══ Supplied data ══
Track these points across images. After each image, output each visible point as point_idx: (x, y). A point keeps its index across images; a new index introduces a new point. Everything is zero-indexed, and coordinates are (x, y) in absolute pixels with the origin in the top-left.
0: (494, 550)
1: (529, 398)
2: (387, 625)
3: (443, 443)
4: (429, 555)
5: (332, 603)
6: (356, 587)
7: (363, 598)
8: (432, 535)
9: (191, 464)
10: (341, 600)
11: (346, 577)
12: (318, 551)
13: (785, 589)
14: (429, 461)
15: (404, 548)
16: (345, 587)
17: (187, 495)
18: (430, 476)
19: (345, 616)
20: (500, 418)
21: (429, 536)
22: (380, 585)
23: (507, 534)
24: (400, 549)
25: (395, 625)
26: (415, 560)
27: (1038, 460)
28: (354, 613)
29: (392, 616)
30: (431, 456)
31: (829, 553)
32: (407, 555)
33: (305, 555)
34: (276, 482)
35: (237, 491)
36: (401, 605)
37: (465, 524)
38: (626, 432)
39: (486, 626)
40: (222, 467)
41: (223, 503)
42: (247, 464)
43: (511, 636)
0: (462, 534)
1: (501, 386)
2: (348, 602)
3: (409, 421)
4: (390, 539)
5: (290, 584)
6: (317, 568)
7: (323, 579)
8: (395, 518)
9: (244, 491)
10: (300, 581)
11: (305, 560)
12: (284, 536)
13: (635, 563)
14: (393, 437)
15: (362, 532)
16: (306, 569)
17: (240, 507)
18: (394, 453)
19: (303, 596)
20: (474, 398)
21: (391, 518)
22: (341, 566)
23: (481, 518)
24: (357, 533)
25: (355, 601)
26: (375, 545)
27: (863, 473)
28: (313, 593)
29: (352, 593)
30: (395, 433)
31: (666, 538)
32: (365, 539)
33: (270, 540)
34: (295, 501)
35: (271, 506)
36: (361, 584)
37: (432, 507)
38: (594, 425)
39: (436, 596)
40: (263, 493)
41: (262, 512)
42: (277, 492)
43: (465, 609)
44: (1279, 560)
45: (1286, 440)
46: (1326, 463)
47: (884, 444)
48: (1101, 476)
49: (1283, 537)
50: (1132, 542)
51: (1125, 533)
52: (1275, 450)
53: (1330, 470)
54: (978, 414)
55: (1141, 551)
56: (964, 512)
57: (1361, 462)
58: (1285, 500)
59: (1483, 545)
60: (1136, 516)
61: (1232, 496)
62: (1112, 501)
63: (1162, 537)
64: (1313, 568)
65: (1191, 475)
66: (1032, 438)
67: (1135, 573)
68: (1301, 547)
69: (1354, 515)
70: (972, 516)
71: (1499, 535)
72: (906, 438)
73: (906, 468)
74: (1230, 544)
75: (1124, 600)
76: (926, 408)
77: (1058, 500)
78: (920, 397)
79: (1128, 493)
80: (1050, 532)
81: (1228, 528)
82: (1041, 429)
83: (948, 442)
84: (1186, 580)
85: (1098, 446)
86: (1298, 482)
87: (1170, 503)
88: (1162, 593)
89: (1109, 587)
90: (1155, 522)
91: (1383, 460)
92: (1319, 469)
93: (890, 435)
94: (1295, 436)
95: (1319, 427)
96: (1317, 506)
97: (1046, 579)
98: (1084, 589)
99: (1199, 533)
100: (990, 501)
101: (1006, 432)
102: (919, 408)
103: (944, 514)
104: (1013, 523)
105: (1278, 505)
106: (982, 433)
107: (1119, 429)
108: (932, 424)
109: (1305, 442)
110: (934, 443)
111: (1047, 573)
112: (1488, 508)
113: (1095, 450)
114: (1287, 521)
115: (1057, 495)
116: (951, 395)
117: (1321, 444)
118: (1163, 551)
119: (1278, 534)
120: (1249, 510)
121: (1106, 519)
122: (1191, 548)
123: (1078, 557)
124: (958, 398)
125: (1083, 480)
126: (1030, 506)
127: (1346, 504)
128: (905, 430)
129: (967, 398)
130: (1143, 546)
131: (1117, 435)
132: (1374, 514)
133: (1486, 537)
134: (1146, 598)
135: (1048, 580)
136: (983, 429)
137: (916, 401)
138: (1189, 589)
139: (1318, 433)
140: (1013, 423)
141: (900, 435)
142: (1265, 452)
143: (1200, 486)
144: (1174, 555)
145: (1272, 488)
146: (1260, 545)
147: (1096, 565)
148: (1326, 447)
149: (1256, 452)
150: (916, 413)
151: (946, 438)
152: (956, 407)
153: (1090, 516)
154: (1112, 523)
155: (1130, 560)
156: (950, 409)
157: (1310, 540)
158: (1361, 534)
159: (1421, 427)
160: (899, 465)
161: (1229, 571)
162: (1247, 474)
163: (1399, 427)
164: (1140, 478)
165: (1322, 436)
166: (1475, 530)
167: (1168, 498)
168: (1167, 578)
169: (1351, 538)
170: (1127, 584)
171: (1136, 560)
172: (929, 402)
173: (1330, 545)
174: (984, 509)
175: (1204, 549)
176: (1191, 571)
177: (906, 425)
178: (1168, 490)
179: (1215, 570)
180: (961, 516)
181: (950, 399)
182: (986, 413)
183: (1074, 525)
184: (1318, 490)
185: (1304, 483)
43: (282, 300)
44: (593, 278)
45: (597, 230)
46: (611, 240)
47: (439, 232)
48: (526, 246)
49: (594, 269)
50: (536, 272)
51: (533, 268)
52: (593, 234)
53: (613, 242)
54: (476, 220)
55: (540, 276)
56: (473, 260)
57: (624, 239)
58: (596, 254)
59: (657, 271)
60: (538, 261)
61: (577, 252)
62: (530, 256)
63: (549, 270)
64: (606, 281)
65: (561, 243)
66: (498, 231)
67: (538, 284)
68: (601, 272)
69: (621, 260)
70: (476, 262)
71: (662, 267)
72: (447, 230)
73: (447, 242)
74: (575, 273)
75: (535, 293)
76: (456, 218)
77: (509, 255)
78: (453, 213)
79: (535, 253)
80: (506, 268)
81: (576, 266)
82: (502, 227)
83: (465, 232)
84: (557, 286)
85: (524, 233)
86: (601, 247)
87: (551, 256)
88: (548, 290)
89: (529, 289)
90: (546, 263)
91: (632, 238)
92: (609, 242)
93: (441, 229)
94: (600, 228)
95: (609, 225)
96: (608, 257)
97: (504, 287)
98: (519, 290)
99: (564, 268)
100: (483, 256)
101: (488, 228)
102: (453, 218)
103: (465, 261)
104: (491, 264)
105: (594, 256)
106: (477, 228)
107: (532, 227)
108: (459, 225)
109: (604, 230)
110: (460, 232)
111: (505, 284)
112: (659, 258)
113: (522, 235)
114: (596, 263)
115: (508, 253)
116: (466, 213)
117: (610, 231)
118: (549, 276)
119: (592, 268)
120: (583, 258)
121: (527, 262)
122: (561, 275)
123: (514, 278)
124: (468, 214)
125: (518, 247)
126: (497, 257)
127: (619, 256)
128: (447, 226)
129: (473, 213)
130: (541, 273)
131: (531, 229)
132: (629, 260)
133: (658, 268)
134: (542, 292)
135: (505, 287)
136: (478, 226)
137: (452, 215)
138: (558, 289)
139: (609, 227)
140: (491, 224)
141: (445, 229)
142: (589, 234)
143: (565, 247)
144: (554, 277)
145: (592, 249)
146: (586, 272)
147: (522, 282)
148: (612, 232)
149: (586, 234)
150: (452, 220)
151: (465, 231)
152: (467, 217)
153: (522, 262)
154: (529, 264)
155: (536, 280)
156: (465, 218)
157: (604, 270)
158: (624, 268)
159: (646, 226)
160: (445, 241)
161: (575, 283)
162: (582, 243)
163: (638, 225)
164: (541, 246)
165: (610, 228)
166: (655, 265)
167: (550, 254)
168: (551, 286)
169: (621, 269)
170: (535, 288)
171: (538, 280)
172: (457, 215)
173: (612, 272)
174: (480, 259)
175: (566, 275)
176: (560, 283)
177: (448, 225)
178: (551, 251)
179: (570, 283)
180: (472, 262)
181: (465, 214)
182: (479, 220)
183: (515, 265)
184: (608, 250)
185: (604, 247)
═══
The response must hold only the lines above from the line with "58: (1285, 500)" through the line with "81: (1228, 528)", each copied exactly, both ends kept.

Expected answer:
58: (1285, 500)
59: (1483, 545)
60: (1136, 516)
61: (1232, 496)
62: (1112, 501)
63: (1162, 537)
64: (1313, 568)
65: (1191, 475)
66: (1032, 438)
67: (1135, 573)
68: (1301, 547)
69: (1354, 515)
70: (972, 516)
71: (1499, 535)
72: (906, 438)
73: (906, 468)
74: (1230, 544)
75: (1124, 600)
76: (926, 408)
77: (1058, 500)
78: (920, 397)
79: (1128, 493)
80: (1050, 532)
81: (1228, 528)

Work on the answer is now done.